Thanks for the correction, fellas. The one incident I saw, involved manufactured dope, which they called 'chronic'.
I'm very much on the periphery of these things, but very keen to get the 'War on Drugs' ended.
This program has caused so much harm, and is being pursued on idealogical grounds. Right up there with ISIS for anti-social outcomes.
As for the toxicity of weed, the 'study' referred to by Gipper, is panned in the Wikipedia page for the British Lung Foundation, from whom the claim came.
Controversy
In June 2012 the British Lung Foundation released a report looking at the health impacts of smoking cannabis. In one section, the report claimed
"each cannabis cigarette increases the chances of developing lung cancer by as much as an entire packet of 20 tobacco cigarettes".
[1][2][3] The report referenced a 2008 study, "Cannabis use and risk of lung cancer: a case-control study" (Aldington et al.), published in the European Respiratory Journal, to support the claim,
[4] which was repeated by the charity's then chief executive,
Dame Helena Shovelton, in media interviews. This study was refuted 7 months later in the European Respiratory Journal, long before the BLF's claim.
[5] In a BBC radio interview,
[6] Kevin Williamson, author of "Drugs and the Party line", said that there was "no scientific basis to the claim", citing an earlier study of 2200 people published in Cancer Epidemiological Biomarkers and Prevention that had found "that the association of these cancers with marijuana, even long-term or heavy use, is not strong and may be below practically detectable limits". It is unknown why these findings were omitted in the BLF's claim of "one joint is as bad as 20 cigarettes".
[7] Williamson then asked the charity's representative, to cite the research that supported the charity's claim.
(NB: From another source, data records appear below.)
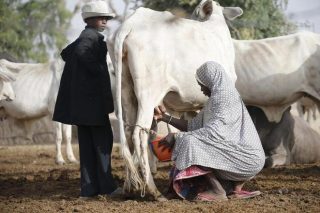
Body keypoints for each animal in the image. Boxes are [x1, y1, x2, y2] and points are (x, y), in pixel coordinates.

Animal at [110, 0, 242, 200]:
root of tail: (130, 24)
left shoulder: (187, 107)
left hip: (126, 91)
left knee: (128, 132)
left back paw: (130, 187)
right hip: (148, 93)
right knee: (139, 133)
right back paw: (153, 190)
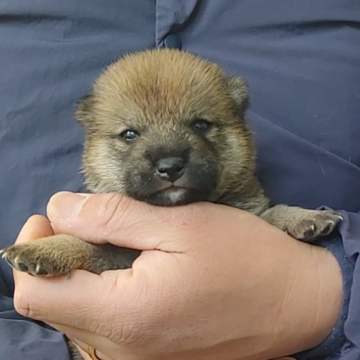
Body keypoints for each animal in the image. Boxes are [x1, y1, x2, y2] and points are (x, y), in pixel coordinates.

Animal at [0, 47, 344, 358]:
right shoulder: (114, 254)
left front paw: (304, 217)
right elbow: (84, 245)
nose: (170, 166)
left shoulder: (250, 212)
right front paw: (42, 249)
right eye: (130, 134)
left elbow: (272, 213)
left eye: (200, 124)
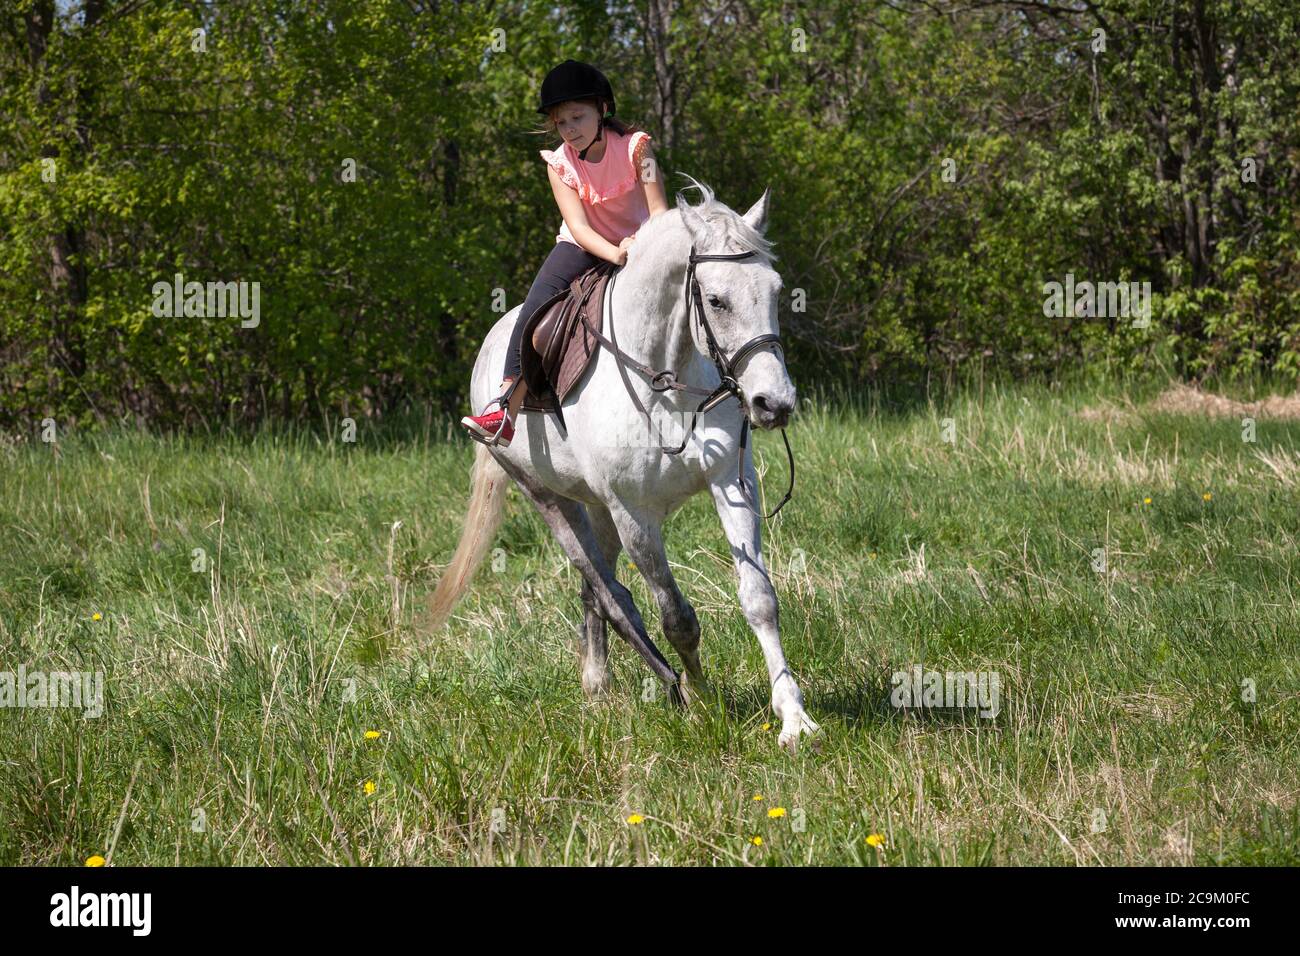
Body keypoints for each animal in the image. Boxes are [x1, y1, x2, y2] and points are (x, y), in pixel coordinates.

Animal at [421, 179, 816, 754]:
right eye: (716, 300)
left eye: (776, 291)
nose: (774, 402)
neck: (665, 378)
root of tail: (490, 344)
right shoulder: (634, 516)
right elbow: (677, 617)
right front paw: (703, 701)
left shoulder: (732, 483)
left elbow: (759, 599)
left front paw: (793, 718)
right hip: (547, 496)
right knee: (607, 590)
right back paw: (652, 681)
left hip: (597, 507)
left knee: (596, 589)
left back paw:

When he declined to do so, Williamson accused the charity of "putting out bogus information" for "headline grabbing". Online journalist Keelan Balderson
[8] accused the charity of peddling "a long debunked myth" (claiming that it was not the first such incident, citing an earlier BLF claim that "3 joints are equal to 20 cigarettes", taken from a report published in 2002, before the publication of the European Respiratory Journal study.). Peter Reynolds, leader of the political party Cannabis Law Reform (Clear), described the report as a "dangerously irresponsible mix of conjecture, extremist opinion and scaremongering". The British Lung Foundation’s responded by asserting that the report was based on sound research, and that "the report references over 80 peer-reviewed research papers, is the most comprehensive report of its kind yet compiled, and has itself been peer-reviewed by independent experts".